Thanks to the lack of trust that tech companies have provided us through all their data and privacy violations, we normally have this assumption that data is bad. Especially when companies track a lot of it. The truth is that capturing a lot of data has its benefits, both to companies and to people. It’s just what they do with it that counts, along with the necessary transparency in how they do it too.
Facebook is using the current COVID-19 crisis to show how it can use its data for good to analyse movement patterns of its users in an effort to try and understand the spread of the virus and hopefully allow governments and other companies to plan how best to tackle and curb the spread of the pandemic.
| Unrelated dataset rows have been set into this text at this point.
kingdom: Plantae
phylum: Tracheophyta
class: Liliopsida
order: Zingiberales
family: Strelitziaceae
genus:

Part of its Data for Good initiative, Facebook is making use of aggregated, anonymised data from its apps to inform academic research and has granted access to three new maps for forecasting the disease’s spread and revealing whether residents of a given region are staying at home. The latter is something similar to what Google is also currently doing using its own location services to track movement and see where people are staying at home and where not, allowing authorities to act.
The company will also prompt Facebook users to participate in a survey from Carnegie Mellon University that asks people to self-report any disease symptoms. The responses, which will be anonymous, could help researchers understand new hotspots as they develop or see where the disease has begun to retreat. Carnegie Mellon will not share any symptom information back to Facebook, the company said.
It does all sound a little scary that our tech companies are tracking our data and using it to monitor our whereabouts, but it is something which we have been allowing them to do for years and this time at least it can get used for something positive and hopefully save many lives.